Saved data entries
*** Begin section ***

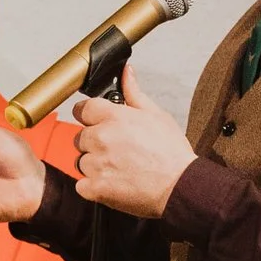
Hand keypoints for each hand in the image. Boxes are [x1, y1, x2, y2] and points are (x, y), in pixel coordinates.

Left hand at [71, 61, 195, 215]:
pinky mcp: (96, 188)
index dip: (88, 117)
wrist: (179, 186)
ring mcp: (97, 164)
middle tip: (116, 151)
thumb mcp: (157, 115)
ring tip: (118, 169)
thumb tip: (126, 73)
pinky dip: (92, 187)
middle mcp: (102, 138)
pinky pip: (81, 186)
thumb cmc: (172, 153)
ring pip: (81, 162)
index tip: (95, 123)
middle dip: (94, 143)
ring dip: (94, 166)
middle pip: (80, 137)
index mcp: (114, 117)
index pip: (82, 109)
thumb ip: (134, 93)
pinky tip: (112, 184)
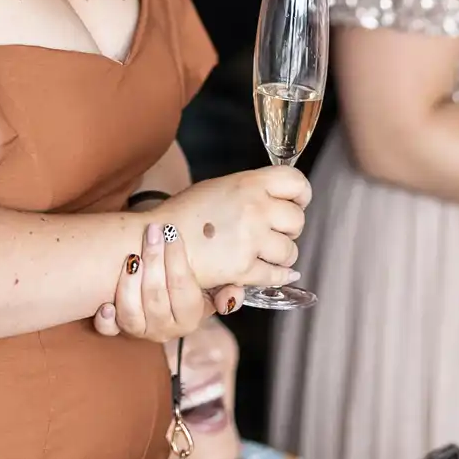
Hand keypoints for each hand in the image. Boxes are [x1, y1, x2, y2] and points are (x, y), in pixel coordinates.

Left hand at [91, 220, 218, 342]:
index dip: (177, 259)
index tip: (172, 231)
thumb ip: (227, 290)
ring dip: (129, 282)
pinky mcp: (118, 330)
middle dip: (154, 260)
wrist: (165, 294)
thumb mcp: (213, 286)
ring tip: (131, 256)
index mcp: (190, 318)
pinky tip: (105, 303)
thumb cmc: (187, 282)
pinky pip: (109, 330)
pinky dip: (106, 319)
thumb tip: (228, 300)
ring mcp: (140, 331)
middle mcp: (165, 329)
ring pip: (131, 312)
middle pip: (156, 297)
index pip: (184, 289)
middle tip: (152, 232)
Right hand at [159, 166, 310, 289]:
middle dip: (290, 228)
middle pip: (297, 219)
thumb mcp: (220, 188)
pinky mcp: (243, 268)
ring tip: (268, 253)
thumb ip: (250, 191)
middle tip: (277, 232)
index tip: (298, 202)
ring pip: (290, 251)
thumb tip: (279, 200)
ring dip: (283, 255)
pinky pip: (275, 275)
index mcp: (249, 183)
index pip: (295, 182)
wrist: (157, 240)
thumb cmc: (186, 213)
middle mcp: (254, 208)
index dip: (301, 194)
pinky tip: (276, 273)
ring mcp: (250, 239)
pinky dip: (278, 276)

*** End section ***
*** Begin section ***

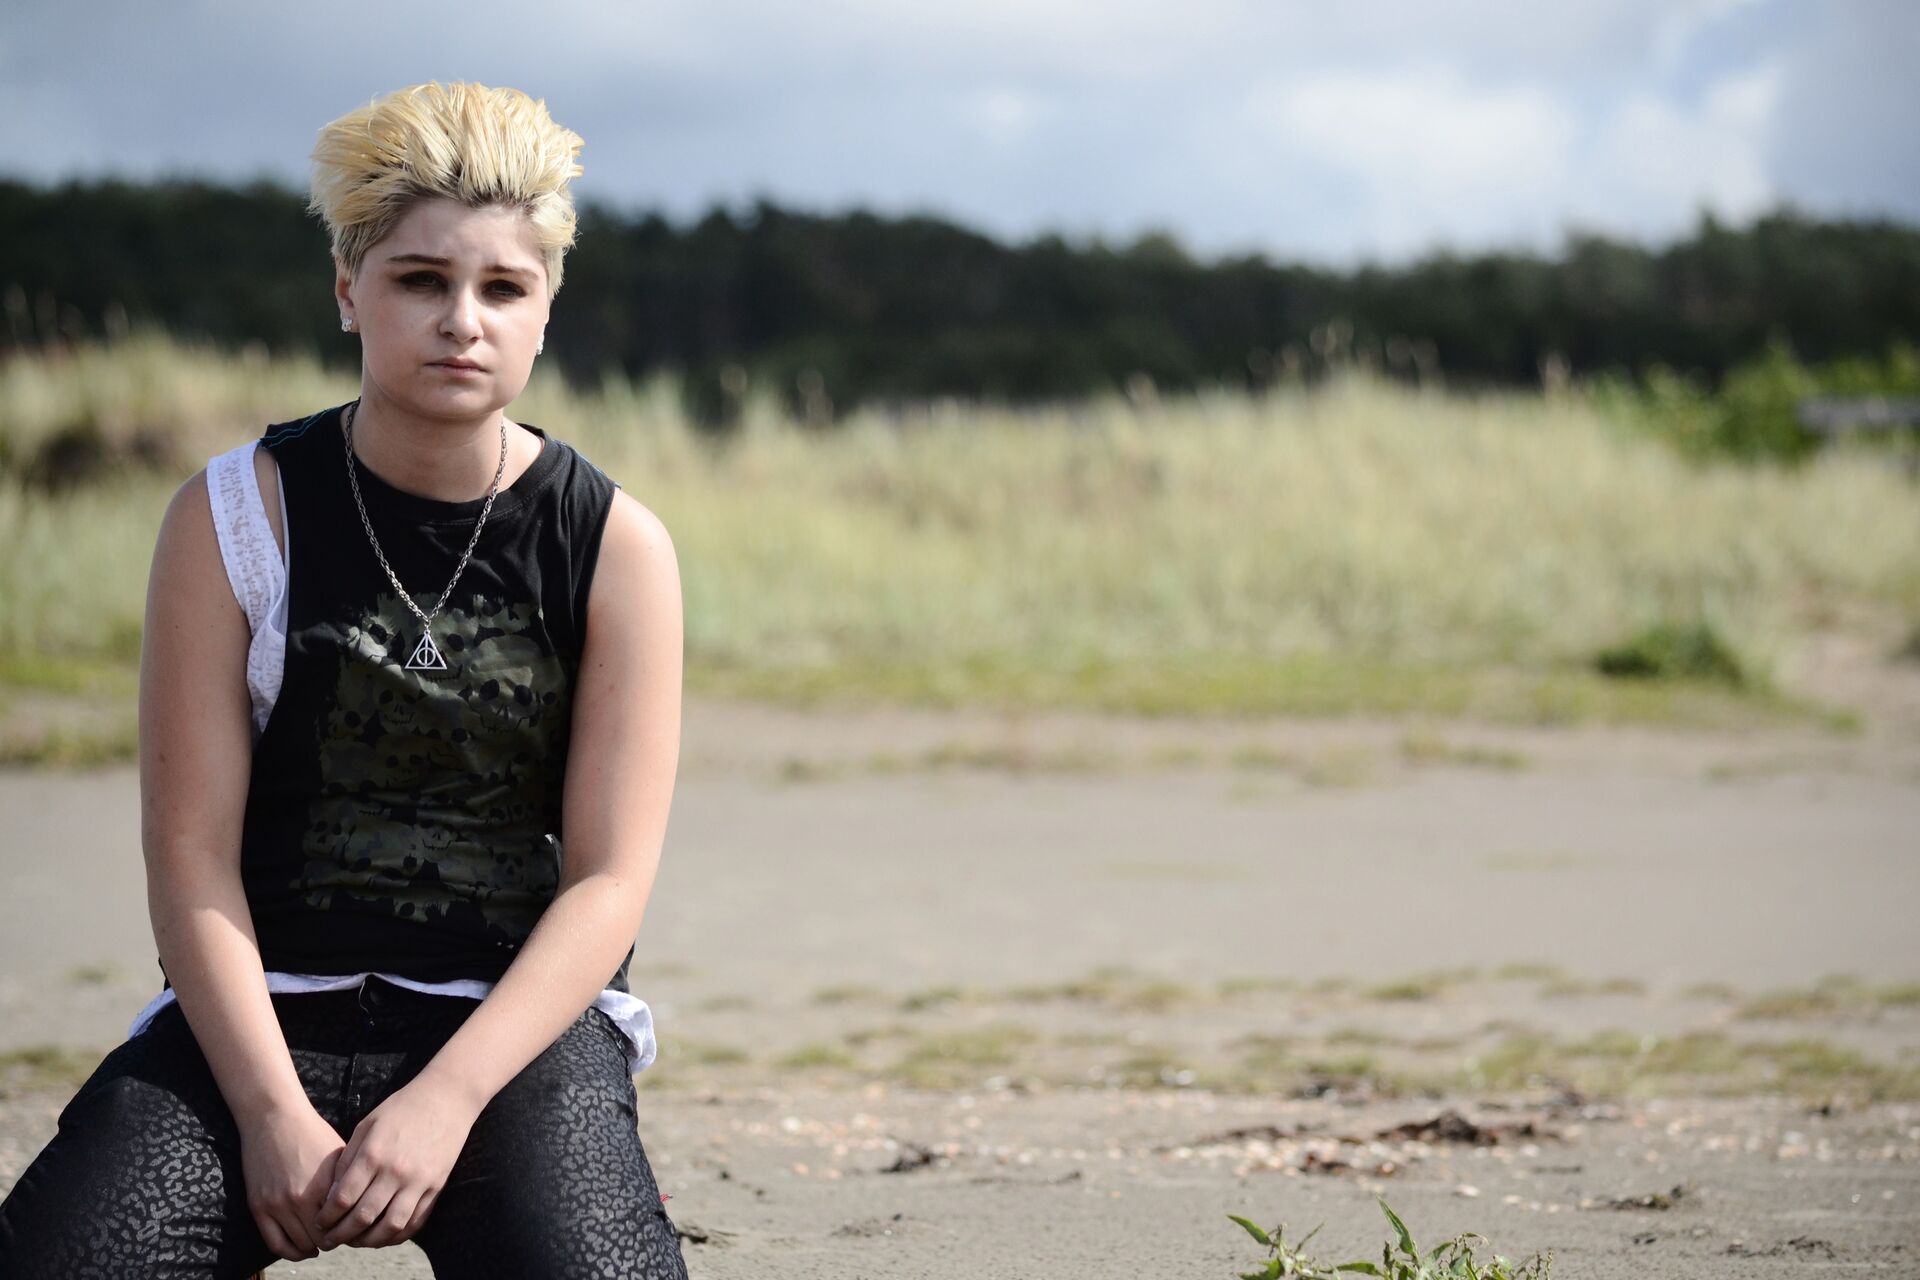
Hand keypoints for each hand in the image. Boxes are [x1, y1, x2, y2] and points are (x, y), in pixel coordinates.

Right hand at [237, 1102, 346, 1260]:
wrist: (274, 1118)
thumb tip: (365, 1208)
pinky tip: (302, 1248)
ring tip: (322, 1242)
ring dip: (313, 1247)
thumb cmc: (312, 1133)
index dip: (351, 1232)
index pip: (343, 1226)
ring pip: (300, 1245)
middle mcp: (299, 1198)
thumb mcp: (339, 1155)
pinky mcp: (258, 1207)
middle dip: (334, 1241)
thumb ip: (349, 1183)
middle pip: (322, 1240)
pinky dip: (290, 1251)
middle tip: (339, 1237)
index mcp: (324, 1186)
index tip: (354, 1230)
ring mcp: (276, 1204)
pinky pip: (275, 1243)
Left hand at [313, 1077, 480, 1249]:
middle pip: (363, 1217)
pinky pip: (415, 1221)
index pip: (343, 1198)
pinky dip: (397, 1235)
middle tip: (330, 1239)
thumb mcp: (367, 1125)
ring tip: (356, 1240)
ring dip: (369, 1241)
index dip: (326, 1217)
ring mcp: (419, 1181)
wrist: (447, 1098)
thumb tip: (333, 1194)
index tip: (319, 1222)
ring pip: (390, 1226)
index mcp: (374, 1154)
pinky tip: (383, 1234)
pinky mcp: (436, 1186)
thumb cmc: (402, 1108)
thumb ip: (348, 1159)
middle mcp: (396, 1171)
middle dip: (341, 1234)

*** End section ***

▶ _INSTRUCTIONS FOR THE TASK_
Your output should be the lines above from the one that contains "middle tip: (116, 151)" through the one that contains "thumb ip: (227, 290)", word for word, with pictures left out.

▶ _YOUR RESPONSE_
middle tip: (116, 151)
thumb mcp: (157, 115)
ring tip: (118, 169)
thumb tip: (126, 73)
pinky dip: (92, 187)
middle mcp: (102, 138)
pinky pip: (81, 186)
thumb cmc: (172, 153)
ring pip: (81, 162)
index tip: (95, 123)
middle dip: (94, 143)
ring dip: (94, 166)
middle pip: (80, 137)
index mcp: (114, 117)
index pip: (82, 109)
thumb ip: (134, 93)
pinky tip: (112, 184)
Hand keypoints for each hand in the image. Boxes are [x1, y1, x2, y2] and points are (x, y), in pixel coordinates.

Left hand at [91, 220, 218, 342]:
index dip: (177, 259)
index tip: (172, 231)
thumb ip: (227, 290)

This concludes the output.